Well this is certainly an interesting development.
David Axelrod, the former top political adviser to President Barack Obama, called for the end of candidate contribution limits as a way to wrest control of elections from the less accountable super PACs and other groups that have proliferated since the Supreme Court’s 2010 Citizens United ruling.
It’s a bit premature to start thinking Axlerod, after helping President Obama rail against this side of the campaign finance debate for the last five years or so — has developed a more politically libertarian view of campaign contributions. But it does appear that even he’s beginning to understand that cutting out the middleman (the PACs and super PACs) means that direct contributions to candidates will likely go much further toward actually benefitting that candidate — something the donor ostensibly wants when they give their money to a super PAC.

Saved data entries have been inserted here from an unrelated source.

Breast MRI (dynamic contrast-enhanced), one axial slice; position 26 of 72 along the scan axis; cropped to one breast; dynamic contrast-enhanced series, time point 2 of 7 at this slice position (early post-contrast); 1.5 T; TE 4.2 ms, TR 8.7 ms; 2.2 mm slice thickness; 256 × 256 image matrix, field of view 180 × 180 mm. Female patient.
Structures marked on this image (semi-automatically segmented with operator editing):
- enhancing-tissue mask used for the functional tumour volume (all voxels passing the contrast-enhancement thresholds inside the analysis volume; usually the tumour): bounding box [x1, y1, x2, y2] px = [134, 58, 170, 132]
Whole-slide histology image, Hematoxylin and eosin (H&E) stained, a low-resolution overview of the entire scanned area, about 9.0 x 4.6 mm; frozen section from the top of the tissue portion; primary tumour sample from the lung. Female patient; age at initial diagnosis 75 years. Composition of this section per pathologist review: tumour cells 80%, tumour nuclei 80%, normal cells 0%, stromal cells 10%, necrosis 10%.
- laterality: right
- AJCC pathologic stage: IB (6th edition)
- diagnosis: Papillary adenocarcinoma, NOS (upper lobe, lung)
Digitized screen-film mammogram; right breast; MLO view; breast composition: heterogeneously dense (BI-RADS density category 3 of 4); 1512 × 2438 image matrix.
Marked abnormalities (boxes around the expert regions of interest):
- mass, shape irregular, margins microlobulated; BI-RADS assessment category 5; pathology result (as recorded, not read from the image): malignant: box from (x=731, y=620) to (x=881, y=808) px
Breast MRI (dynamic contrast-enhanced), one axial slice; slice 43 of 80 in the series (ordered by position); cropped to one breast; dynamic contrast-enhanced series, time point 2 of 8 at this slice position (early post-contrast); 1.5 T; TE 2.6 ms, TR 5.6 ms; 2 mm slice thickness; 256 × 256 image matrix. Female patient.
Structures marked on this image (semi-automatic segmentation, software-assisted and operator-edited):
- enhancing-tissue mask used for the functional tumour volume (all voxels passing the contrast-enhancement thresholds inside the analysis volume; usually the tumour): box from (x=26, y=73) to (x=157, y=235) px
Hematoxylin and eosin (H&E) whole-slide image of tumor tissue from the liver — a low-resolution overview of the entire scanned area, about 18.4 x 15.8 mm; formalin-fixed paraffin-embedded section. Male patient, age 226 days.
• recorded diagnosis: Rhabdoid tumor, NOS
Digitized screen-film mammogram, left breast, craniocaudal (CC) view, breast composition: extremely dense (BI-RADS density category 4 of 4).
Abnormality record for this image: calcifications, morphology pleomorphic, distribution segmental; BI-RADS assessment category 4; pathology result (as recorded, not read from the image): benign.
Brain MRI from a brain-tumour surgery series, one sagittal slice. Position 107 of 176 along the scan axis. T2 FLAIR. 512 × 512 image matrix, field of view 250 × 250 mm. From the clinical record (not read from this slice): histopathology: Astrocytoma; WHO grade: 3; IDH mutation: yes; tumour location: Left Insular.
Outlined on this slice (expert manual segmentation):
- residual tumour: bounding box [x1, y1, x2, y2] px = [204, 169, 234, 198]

Although a recent tweet from Axlerod — “Campaign finance system is a mess. Limits have just created a cottage industry for lawyers who devise schemes to circumvent them.” — might be putting the focus on the wrong thing. Blaming the current state of affairs on lawyers’ desires to have things to do presupposes that the years of campaign finance debate that led to the system as it exists today are irrelevant. And that’s a silly and patently false spin on the matter, leading one to wonder what the end game might actually be. Nonetheless, it’s something we’ll continue to watch and, for now, we agree Mr. Axlerod.